**WHAT YOU SHOULD DO**
From the passage about the grandmother below, list every memory the writer gives of staying at her house.

And those experiences have a lot to do with why this book was not a home run for me. Alzheimer’s changed my grandmother, turned her into the kind of person who would cut off her grandchildren. My grandmother was eccentric, to be sure, but she loved me and my brother. I have so many memories from when we would stay at her house – the macaroni and tomatoes she would make, the way she would cut our ham into little squares, the records she had, her china, the games she kept for us, the books I read at her house, the way she would take us to Wendy’s to get frosties. Alzheimer’s took all of that away. It’s a black smear on top of those images. It took me many years to be able to separate the images from the blackness and the hurt.

Saved data entries:
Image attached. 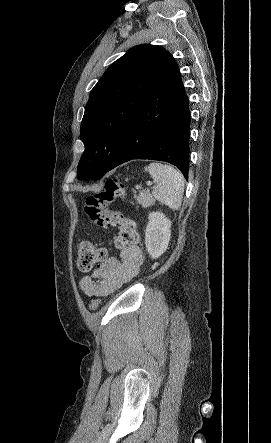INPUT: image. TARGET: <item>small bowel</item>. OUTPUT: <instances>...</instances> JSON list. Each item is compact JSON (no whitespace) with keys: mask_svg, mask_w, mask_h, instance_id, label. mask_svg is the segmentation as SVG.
Segmentation results:
<instances>
[{"mask_svg":"<svg viewBox=\"0 0 271 443\" xmlns=\"http://www.w3.org/2000/svg\"><path fill=\"white\" fill-rule=\"evenodd\" d=\"M142 263L140 248L128 246L121 250L119 258L106 256L93 273L81 279L80 287L89 296H108L136 276Z\"/></svg>","mask_w":271,"mask_h":443,"instance_id":"c3829d8e","label":"small bowel"}]
</instances>
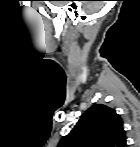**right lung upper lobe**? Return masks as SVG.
Instances as JSON below:
<instances>
[{"label": "right lung upper lobe", "mask_w": 140, "mask_h": 147, "mask_svg": "<svg viewBox=\"0 0 140 147\" xmlns=\"http://www.w3.org/2000/svg\"><path fill=\"white\" fill-rule=\"evenodd\" d=\"M58 147H126L123 121L104 104L87 109Z\"/></svg>", "instance_id": "obj_1"}]
</instances>
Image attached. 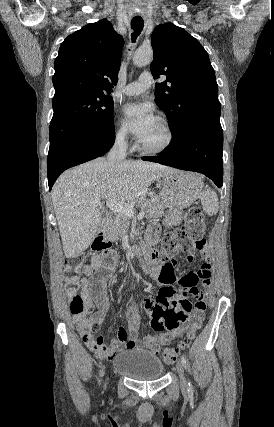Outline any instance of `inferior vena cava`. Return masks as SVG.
<instances>
[{
    "instance_id": "inferior-vena-cava-1",
    "label": "inferior vena cava",
    "mask_w": 274,
    "mask_h": 427,
    "mask_svg": "<svg viewBox=\"0 0 274 427\" xmlns=\"http://www.w3.org/2000/svg\"><path fill=\"white\" fill-rule=\"evenodd\" d=\"M127 142L125 140V136H118L115 140V144L113 148H111L108 156L107 162L108 164H117L120 160H125L127 154Z\"/></svg>"
}]
</instances>
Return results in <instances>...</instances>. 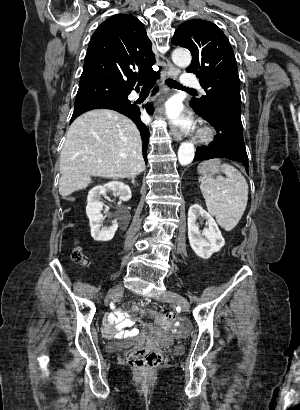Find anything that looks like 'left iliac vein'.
Segmentation results:
<instances>
[{
  "mask_svg": "<svg viewBox=\"0 0 300 410\" xmlns=\"http://www.w3.org/2000/svg\"><path fill=\"white\" fill-rule=\"evenodd\" d=\"M158 300L175 303L179 305L184 311H188L190 309L189 302L185 297L170 290L164 291L163 294L159 296Z\"/></svg>",
  "mask_w": 300,
  "mask_h": 410,
  "instance_id": "obj_1",
  "label": "left iliac vein"
}]
</instances>
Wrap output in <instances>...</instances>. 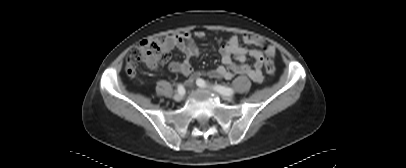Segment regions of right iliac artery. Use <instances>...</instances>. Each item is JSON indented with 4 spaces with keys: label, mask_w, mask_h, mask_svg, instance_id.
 Listing matches in <instances>:
<instances>
[{
    "label": "right iliac artery",
    "mask_w": 406,
    "mask_h": 168,
    "mask_svg": "<svg viewBox=\"0 0 406 168\" xmlns=\"http://www.w3.org/2000/svg\"><path fill=\"white\" fill-rule=\"evenodd\" d=\"M178 92L180 93V94H184V92H185V89H184V87H183V85H181V84H179L178 85Z\"/></svg>",
    "instance_id": "1"
}]
</instances>
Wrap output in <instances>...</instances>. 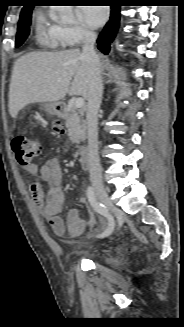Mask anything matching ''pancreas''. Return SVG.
Segmentation results:
<instances>
[{
    "instance_id": "1",
    "label": "pancreas",
    "mask_w": 184,
    "mask_h": 327,
    "mask_svg": "<svg viewBox=\"0 0 184 327\" xmlns=\"http://www.w3.org/2000/svg\"><path fill=\"white\" fill-rule=\"evenodd\" d=\"M66 127L68 136L73 143H79L85 138V124L81 120L79 112L75 108H70L66 117Z\"/></svg>"
}]
</instances>
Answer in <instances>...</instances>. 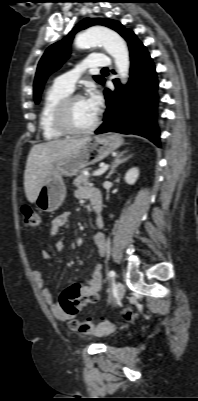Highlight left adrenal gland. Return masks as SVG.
<instances>
[{
    "mask_svg": "<svg viewBox=\"0 0 198 401\" xmlns=\"http://www.w3.org/2000/svg\"><path fill=\"white\" fill-rule=\"evenodd\" d=\"M126 152H127V151H123V152L119 153V154L115 157V159L113 160V162H112V164H111V170H110L109 174L106 176V179H109V178L111 177V175H112L113 173H115V171H116V169H117V167H118L119 165L125 163L126 161H128V160L132 157V155H129V156H127V157H124V154H125Z\"/></svg>",
    "mask_w": 198,
    "mask_h": 401,
    "instance_id": "obj_1",
    "label": "left adrenal gland"
}]
</instances>
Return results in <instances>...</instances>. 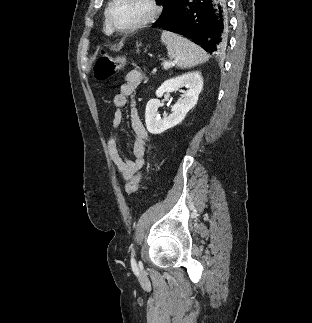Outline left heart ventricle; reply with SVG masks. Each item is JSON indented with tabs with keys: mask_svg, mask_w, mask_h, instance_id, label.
Returning <instances> with one entry per match:
<instances>
[{
	"mask_svg": "<svg viewBox=\"0 0 312 323\" xmlns=\"http://www.w3.org/2000/svg\"><path fill=\"white\" fill-rule=\"evenodd\" d=\"M148 4L144 0H120L111 7L112 18H146Z\"/></svg>",
	"mask_w": 312,
	"mask_h": 323,
	"instance_id": "b2bd125f",
	"label": "left heart ventricle"
}]
</instances>
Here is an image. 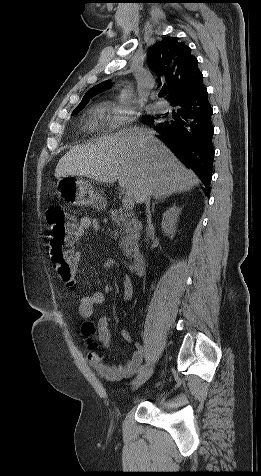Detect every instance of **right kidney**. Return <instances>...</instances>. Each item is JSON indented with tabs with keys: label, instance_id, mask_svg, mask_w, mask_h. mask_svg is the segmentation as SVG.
I'll use <instances>...</instances> for the list:
<instances>
[{
	"label": "right kidney",
	"instance_id": "1",
	"mask_svg": "<svg viewBox=\"0 0 261 476\" xmlns=\"http://www.w3.org/2000/svg\"><path fill=\"white\" fill-rule=\"evenodd\" d=\"M180 212L181 208L174 205L163 214L161 228L163 232L171 238L176 232V223Z\"/></svg>",
	"mask_w": 261,
	"mask_h": 476
}]
</instances>
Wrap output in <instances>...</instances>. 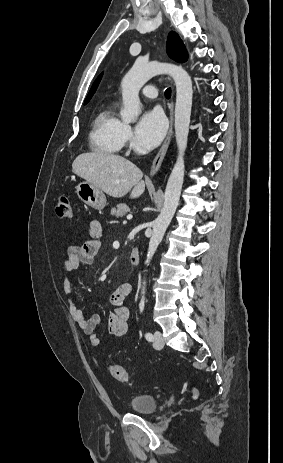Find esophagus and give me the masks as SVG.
Instances as JSON below:
<instances>
[{
  "instance_id": "1",
  "label": "esophagus",
  "mask_w": 283,
  "mask_h": 463,
  "mask_svg": "<svg viewBox=\"0 0 283 463\" xmlns=\"http://www.w3.org/2000/svg\"><path fill=\"white\" fill-rule=\"evenodd\" d=\"M169 118H170V126H169V131L166 136V139L160 148L159 152L157 153L152 166L150 170V176H154L157 171L159 170L162 161L166 155L167 149L169 147V144L171 142L172 134H173V121H174V102L173 100L169 103Z\"/></svg>"
}]
</instances>
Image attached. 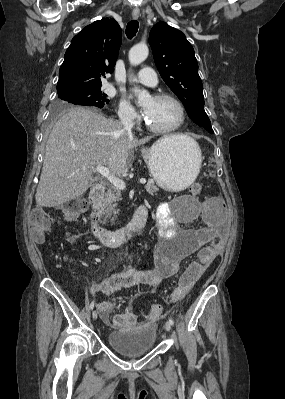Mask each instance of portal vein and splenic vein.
Returning <instances> with one entry per match:
<instances>
[{"mask_svg": "<svg viewBox=\"0 0 285 399\" xmlns=\"http://www.w3.org/2000/svg\"><path fill=\"white\" fill-rule=\"evenodd\" d=\"M95 170H96L99 174H101L102 176H104L105 178H107V179L110 181V183H111L114 187H116V188H118V189H120V190H124V189L126 188L125 182H124L122 179H120V178H118V177L112 175V174L110 173L108 167L99 165V166H96V167H95ZM140 183H141V184H145V183H146V180H145V179H140Z\"/></svg>", "mask_w": 285, "mask_h": 399, "instance_id": "1", "label": "portal vein and splenic vein"}]
</instances>
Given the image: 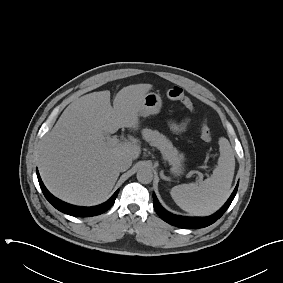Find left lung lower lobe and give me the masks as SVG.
<instances>
[{
  "label": "left lung lower lobe",
  "mask_w": 283,
  "mask_h": 283,
  "mask_svg": "<svg viewBox=\"0 0 283 283\" xmlns=\"http://www.w3.org/2000/svg\"><path fill=\"white\" fill-rule=\"evenodd\" d=\"M238 189V185L235 187L232 195L228 199V201L224 204V206L217 211L215 214L209 216V217H183V216H177L174 215L168 211H166L158 202L156 195L153 194V204L154 209L156 213L160 216L161 219L166 221L167 223L180 227V228H187V229H194V228H204L207 227L214 222H216L227 210V208L230 206L231 202L233 201L236 192Z\"/></svg>",
  "instance_id": "1"
}]
</instances>
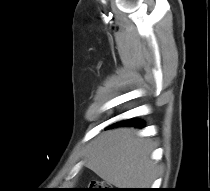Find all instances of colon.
Segmentation results:
<instances>
[{
  "label": "colon",
  "mask_w": 210,
  "mask_h": 191,
  "mask_svg": "<svg viewBox=\"0 0 210 191\" xmlns=\"http://www.w3.org/2000/svg\"><path fill=\"white\" fill-rule=\"evenodd\" d=\"M89 191H110V188H108L102 181L92 180Z\"/></svg>",
  "instance_id": "colon-1"
}]
</instances>
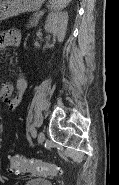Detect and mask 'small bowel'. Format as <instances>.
<instances>
[{
	"mask_svg": "<svg viewBox=\"0 0 119 185\" xmlns=\"http://www.w3.org/2000/svg\"><path fill=\"white\" fill-rule=\"evenodd\" d=\"M20 39L21 34L17 29L3 31L0 34V47L3 50H7L12 46H17L20 43ZM26 88L27 79L24 76L17 79L15 87L8 82L2 81L0 95L10 109H15L19 105Z\"/></svg>",
	"mask_w": 119,
	"mask_h": 185,
	"instance_id": "1",
	"label": "small bowel"
}]
</instances>
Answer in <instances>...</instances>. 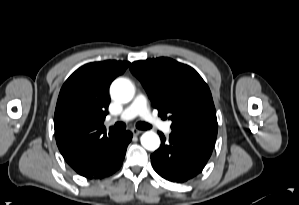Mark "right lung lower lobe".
Here are the masks:
<instances>
[{"instance_id": "obj_1", "label": "right lung lower lobe", "mask_w": 299, "mask_h": 205, "mask_svg": "<svg viewBox=\"0 0 299 205\" xmlns=\"http://www.w3.org/2000/svg\"><path fill=\"white\" fill-rule=\"evenodd\" d=\"M132 133L126 131L90 153L75 169L88 179H102L115 173L122 165Z\"/></svg>"}]
</instances>
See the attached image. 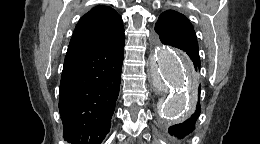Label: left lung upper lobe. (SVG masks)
<instances>
[{
  "instance_id": "left-lung-upper-lobe-1",
  "label": "left lung upper lobe",
  "mask_w": 260,
  "mask_h": 144,
  "mask_svg": "<svg viewBox=\"0 0 260 144\" xmlns=\"http://www.w3.org/2000/svg\"><path fill=\"white\" fill-rule=\"evenodd\" d=\"M155 31L162 43L169 40L197 43V37L190 21L183 14L174 10H167L159 16ZM196 65L195 70L200 71V61Z\"/></svg>"
}]
</instances>
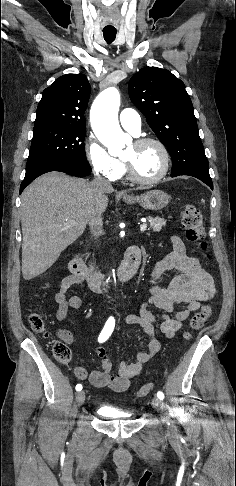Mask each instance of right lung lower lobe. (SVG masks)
<instances>
[{
	"label": "right lung lower lobe",
	"mask_w": 236,
	"mask_h": 486,
	"mask_svg": "<svg viewBox=\"0 0 236 486\" xmlns=\"http://www.w3.org/2000/svg\"><path fill=\"white\" fill-rule=\"evenodd\" d=\"M60 171L76 177H85L91 173L88 162L75 160H59L54 158H38L28 160L25 178L20 186V193L38 176L50 172Z\"/></svg>",
	"instance_id": "1"
}]
</instances>
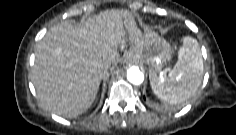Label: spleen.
Here are the masks:
<instances>
[{"mask_svg":"<svg viewBox=\"0 0 236 135\" xmlns=\"http://www.w3.org/2000/svg\"><path fill=\"white\" fill-rule=\"evenodd\" d=\"M203 58L196 39L186 36L178 54V61L168 73L150 77L153 92L170 104L189 100L198 90L203 76Z\"/></svg>","mask_w":236,"mask_h":135,"instance_id":"obj_1","label":"spleen"}]
</instances>
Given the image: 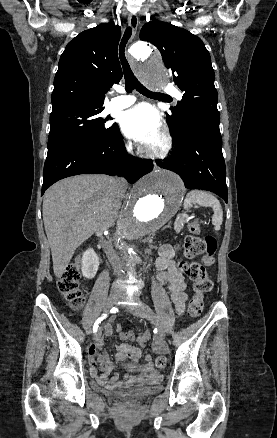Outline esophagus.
I'll list each match as a JSON object with an SVG mask.
<instances>
[{"instance_id":"obj_1","label":"esophagus","mask_w":277,"mask_h":438,"mask_svg":"<svg viewBox=\"0 0 277 438\" xmlns=\"http://www.w3.org/2000/svg\"><path fill=\"white\" fill-rule=\"evenodd\" d=\"M128 23H129V26L132 30V34H131V38H130V42H131L133 40V38L136 36L137 29H138L139 19H138V16L136 13L129 14ZM127 58L129 59L130 62L132 61L128 52H127Z\"/></svg>"}]
</instances>
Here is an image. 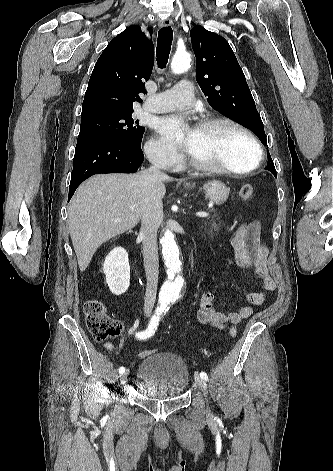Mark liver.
<instances>
[{"label": "liver", "mask_w": 333, "mask_h": 471, "mask_svg": "<svg viewBox=\"0 0 333 471\" xmlns=\"http://www.w3.org/2000/svg\"><path fill=\"white\" fill-rule=\"evenodd\" d=\"M166 181L172 178L148 171L98 174L77 189L68 207V224L82 272L103 243L139 223L146 202H162Z\"/></svg>", "instance_id": "1"}]
</instances>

**ANSWER BELOW**
- the macaroni and tomatoes she would make
- the way she would cut their ham into little squares
- the records she had
- her china
- the games she kept for them
- the books the writer read at her house
- the way she would take them to Wendy's to get frosties